Savkov Aleksandar, Carroll John, Koeling Rob, Cassell Jackie
Department of Informatics, University of Sussex, Brighton, BN1 9QJ UK.
Division of Primary Care and Public Health, Brighton and Sussex Medical School, Brighton, BN1 9PH UK.
Lang Resour Eval. 2016;50:523-548. doi: 10.1007/s10579-015-9330-7. Epub 2016 Jan 11.
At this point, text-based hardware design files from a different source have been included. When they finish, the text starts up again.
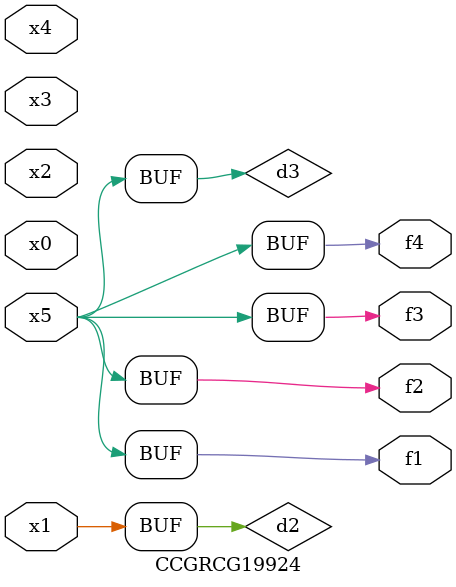
<source format=v>
module CCGRCG19924(
	input x0, x1, x2, x3, x4, x5,
	output f1, f2, f3, f4
);

	wire d1, d2, d3;

	not (d1, x5);
	or (d2, x1);
	xnor (d3, d1);
	assign f1 = d3;
	assign f2 = d3;
	assign f3 = d3;
	assign f4 = d3;
endmodule

</source>
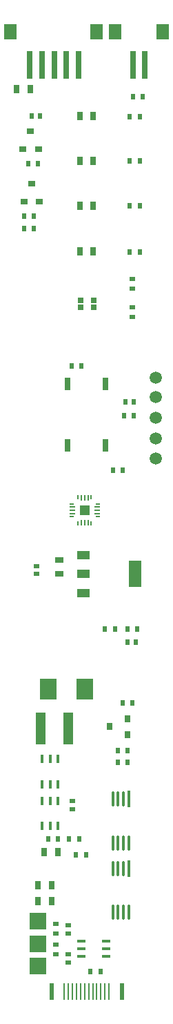
<source format=gtp>
%FSLAX25Y25*%
%MOIN*%
G70*
G01*
G75*
G04 Layer_Color=8421504*
%ADD10R,0.07874X0.10000*%
%ADD11R,0.02756X0.06102*%
%ADD12R,0.02756X0.13386*%
%ADD13R,0.06299X0.07480*%
%ADD14R,0.03150X0.03937*%
%ADD15R,0.03150X0.03543*%
%ADD16R,0.03150X0.03543*%
%ADD17C,0.05906*%
%ADD18R,0.05118X0.15748*%
%ADD19R,0.03150X0.02559*%
%ADD20R,0.02362X0.00787*%
%ADD21R,0.03150X0.00787*%
%ADD22R,0.00787X0.02362*%
%ADD23R,0.00787X0.03150*%
%ADD24R,0.05118X0.05118*%
%ADD25R,0.05906X0.03937*%
%ADD26R,0.05906X0.12992*%
%ADD27R,0.01063X0.07874*%
%ADD28R,0.02362X0.07874*%
%ADD29R,0.02165X0.02559*%
%ADD30R,0.01575X0.03937*%
%ADD31R,0.02362X0.02756*%
%ADD32R,0.03937X0.01575*%
%ADD33R,0.01181X0.07874*%
%ADD34O,0.01181X0.07874*%
%ADD35R,0.02559X0.02165*%
%ADD36R,0.03543X0.03150*%
%ADD37R,0.03543X0.03150*%
%ADD38R,0.02756X0.02362*%
%ADD39R,0.03937X0.03150*%
%ADD40R,0.07874X0.07874*%
%ADD41C,0.00787*%
%ADD42C,0.01000*%
%ADD43C,0.02362*%
%ADD44C,0.01181*%
%ADD45C,0.01575*%
%ADD46C,0.03150*%
%ADD47C,0.01969*%
%ADD48C,0.00591*%
%ADD49C,0.00197*%
%ADD50C,0.00600*%
%ADD51C,0.00500*%
%ADD52C,0.00394*%
%ADD53C,0.01200*%
%ADD54C,0.00709*%
D10*
X22943Y-325270D02*
D03*
X40660D02*
D03*
D11*
X32283Y-207677D02*
D03*
Y-177953D02*
D03*
X50394Y-207677D02*
D03*
Y-177953D02*
D03*
D12*
X37600Y-24027D02*
D03*
X31695D02*
D03*
X25789D02*
D03*
X19884D02*
D03*
X13978D02*
D03*
X63736Y-24098D02*
D03*
X69642D02*
D03*
D13*
X4687Y-8049D02*
D03*
X46183D02*
D03*
X55272Y-8120D02*
D03*
X78067D02*
D03*
D14*
X14356Y-35630D02*
D03*
X7664D02*
D03*
X17784Y-420130D02*
D03*
X24476D02*
D03*
X44436Y-48833D02*
D03*
X38137D02*
D03*
X44426Y-70423D02*
D03*
X38127D02*
D03*
X44436Y-92073D02*
D03*
X38137D02*
D03*
X44436Y-113903D02*
D03*
X38137D02*
D03*
X20784Y-403930D02*
D03*
X27477D02*
D03*
X17864Y-427740D02*
D03*
X24556D02*
D03*
D15*
X61191Y-347290D02*
D03*
X52530Y-343550D02*
D03*
D16*
X61191Y-339810D02*
D03*
D17*
X74810Y-194340D02*
D03*
Y-175140D02*
D03*
Y-214052D02*
D03*
Y-184520D02*
D03*
Y-204319D02*
D03*
D18*
X32644Y-344223D02*
D03*
X19259D02*
D03*
D19*
X38560Y-141080D02*
D03*
X44859D02*
D03*
X38560Y-137733D02*
D03*
X44859D02*
D03*
D20*
X46794Y-242203D02*
D03*
Y-235904D02*
D03*
X34195D02*
D03*
Y-242203D02*
D03*
D21*
X46400Y-240628D02*
D03*
Y-239053D02*
D03*
Y-237478D02*
D03*
X34589D02*
D03*
Y-239053D02*
D03*
Y-240628D02*
D03*
D22*
X43644Y-232754D02*
D03*
X37345D02*
D03*
Y-245352D02*
D03*
X43644D02*
D03*
D23*
X42069Y-233148D02*
D03*
X40494D02*
D03*
X38920D02*
D03*
Y-244959D02*
D03*
X40494D02*
D03*
X42069D02*
D03*
D24*
X40494Y-239053D02*
D03*
D25*
X39918Y-260795D02*
D03*
Y-269850D02*
D03*
Y-278905D02*
D03*
D26*
X64722Y-269850D02*
D03*
D27*
X42414Y-471340D02*
D03*
X30603D02*
D03*
X32572D02*
D03*
X34540D02*
D03*
X36509D02*
D03*
X38477D02*
D03*
X40446D02*
D03*
X44383D02*
D03*
X46351D02*
D03*
X48320D02*
D03*
X50288D02*
D03*
X52257D02*
D03*
D28*
X24422D02*
D03*
X58438D02*
D03*
D29*
X15010Y-48560D02*
D03*
X18947D02*
D03*
X61260Y-302680D02*
D03*
X65197D02*
D03*
X64220Y-186580D02*
D03*
X60283D02*
D03*
D30*
X20040Y-379338D02*
D03*
X27520D02*
D03*
X23780D02*
D03*
Y-391542D02*
D03*
X27520D02*
D03*
X20040D02*
D03*
X27520Y-371362D02*
D03*
X20040D02*
D03*
X23780D02*
D03*
Y-359158D02*
D03*
X20040D02*
D03*
X27520D02*
D03*
D31*
X11170Y-97050D02*
D03*
X15894D02*
D03*
X18042Y-71650D02*
D03*
X13318D02*
D03*
X11170Y-103000D02*
D03*
X15894D02*
D03*
X63682Y-332130D02*
D03*
X58958D02*
D03*
X36328Y-405500D02*
D03*
X41052D02*
D03*
X37732Y-397730D02*
D03*
X33008D02*
D03*
X61102Y-355020D02*
D03*
X56378D02*
D03*
X27492Y-397720D02*
D03*
X22768D02*
D03*
X61192Y-360710D02*
D03*
X56468D02*
D03*
X43338Y-461730D02*
D03*
X48062D02*
D03*
X67072Y-114340D02*
D03*
X62348D02*
D03*
X67072Y-92070D02*
D03*
X62348D02*
D03*
X67072Y-70460D02*
D03*
X62348D02*
D03*
X67072Y-48890D02*
D03*
X62348D02*
D03*
X34258Y-169340D02*
D03*
X38982D02*
D03*
X59022Y-219680D02*
D03*
X54298D02*
D03*
X68492Y-39450D02*
D03*
X63768D02*
D03*
X55082Y-296460D02*
D03*
X50358D02*
D03*
X65992D02*
D03*
X61268D02*
D03*
X59595Y-193380D02*
D03*
X64320D02*
D03*
D32*
X38718Y-454520D02*
D03*
Y-447040D02*
D03*
Y-450780D02*
D03*
X50922D02*
D03*
Y-447040D02*
D03*
Y-454520D02*
D03*
D33*
X61813Y-411956D02*
D03*
Y-378416D02*
D03*
D34*
X59254Y-411956D02*
D03*
X56695D02*
D03*
X54136D02*
D03*
X61813Y-433216D02*
D03*
X59254D02*
D03*
X56695D02*
D03*
X54136D02*
D03*
X59254Y-378416D02*
D03*
X56695D02*
D03*
X54136D02*
D03*
X61813Y-399676D02*
D03*
X59254D02*
D03*
X56695D02*
D03*
X54136D02*
D03*
D35*
X32450Y-453520D02*
D03*
Y-457457D02*
D03*
X32650Y-443470D02*
D03*
Y-439533D02*
D03*
X17330Y-269840D02*
D03*
Y-265903D02*
D03*
X34440Y-383280D02*
D03*
Y-379343D02*
D03*
D36*
X11170Y-89911D02*
D03*
X14910Y-81250D02*
D03*
X10570Y-64811D02*
D03*
X14310Y-56150D02*
D03*
D37*
X18650Y-89911D02*
D03*
X18050Y-64811D02*
D03*
D38*
X26600Y-438780D02*
D03*
Y-443504D02*
D03*
Y-448778D02*
D03*
Y-453502D02*
D03*
X63550Y-132212D02*
D03*
Y-127488D02*
D03*
Y-141068D02*
D03*
Y-145792D02*
D03*
D39*
X28150Y-269847D02*
D03*
Y-263154D02*
D03*
D40*
X17890Y-437460D02*
D03*
Y-448247D02*
D03*
Y-459035D02*
D03*
M02*

</source>
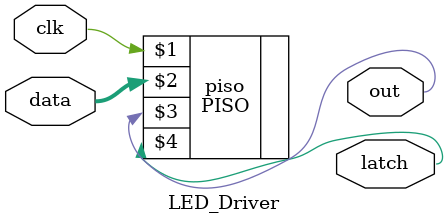
<source format=v>
module LED_Driver(clk,data,out,latch);
	input [15:0] data;
	input clk;
	output out;
	output latch;
	
	PISO piso(clk,data,out,latch);
	
endmodule
</source>
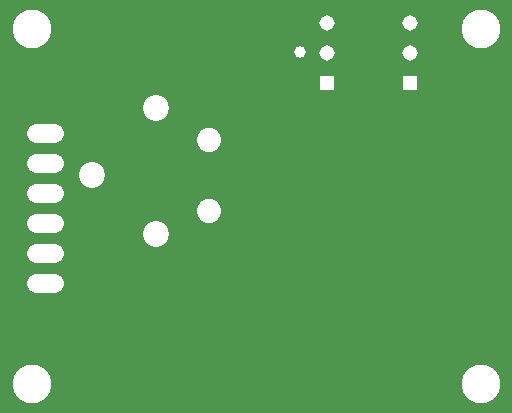
<source format=gbr>
G04 EAGLE Gerber RS-274X export*
G75*
%MOMM*%
%FSLAX34Y34*%
%LPD*%
%INSoldermask Bottom*%
%IPNEG*%
%AMOC8*
5,1,8,0,0,1.08239X$1,22.5*%
G01*
%ADD10C,3.300000*%
%ADD11C,2.200000*%
%ADD12C,2.050000*%
%ADD13C,1.308000*%
%ADD14R,1.308000X1.308000*%
%ADD15C,1.624000*%
%ADD16C,1.000000*%


D10*
X30000Y330000D03*
X30000Y30000D03*
X410000Y30000D03*
X410000Y330000D03*
D11*
X135000Y156500D03*
X135000Y263500D03*
D12*
X180000Y176500D03*
X180000Y236500D03*
D11*
X81000Y206500D03*
D13*
X280000Y335400D03*
X280000Y310000D03*
D14*
X280000Y284600D03*
D13*
X350000Y335400D03*
X350000Y310000D03*
D14*
X350000Y284600D03*
D15*
X48620Y115500D02*
X33380Y115500D01*
X33380Y140900D02*
X48620Y140900D01*
X48620Y166300D02*
X33380Y166300D01*
X33380Y191700D02*
X48620Y191700D01*
X48620Y217100D02*
X33380Y217100D01*
X33380Y242500D02*
X48620Y242500D01*
D16*
X257000Y311000D03*
M02*

</source>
The free text notes typed by physicians during patient consultations contain valuable information for the study of disease and treatment. These notes are difficult to process by existing natural language analysis tools since they are highly telegraphic (omitting many words), and contain many spelling mistakes, inconsistencies in punctuation, and non-standard word order. To support information extraction and classification tasks over such text, we describe a de-identified corpus of free text notes, a shallow syntactic and named entity annotation scheme for this kind of text, and an approach to training domain specialists with no linguistic background to annotate the text. Finally, we present a statistical chunking system for such clinical text with a stable learning rate and good accuracy, indicating that the manual annotation is consistent and that the annotation scheme is tractable for machine learning.
医生在患者会诊期间键入的自由文本注释包含用于疾病研究和治疗的宝贵信息。这些注释难以被现有的自然语言分析工具处理,因为它们高度简洁(省略了许多单词),并且包含许多拼写错误、标点不一致以及非标准词序。为了支持对此类文本的信息提取和分类任务,我们描述了一个自由文本注释的去识别语料库、一种针对此类文本的浅层句法和命名实体注释方案,以及一种培训没有语言背景的领域专家对文本进行注释的方法。最后,我们提出了一个针对此类临床文本的统计分块系统,该系统具有稳定的学习率和良好的准确性,表明人工注释是一致的,并且该注释方案对于机器学习是易于处理的。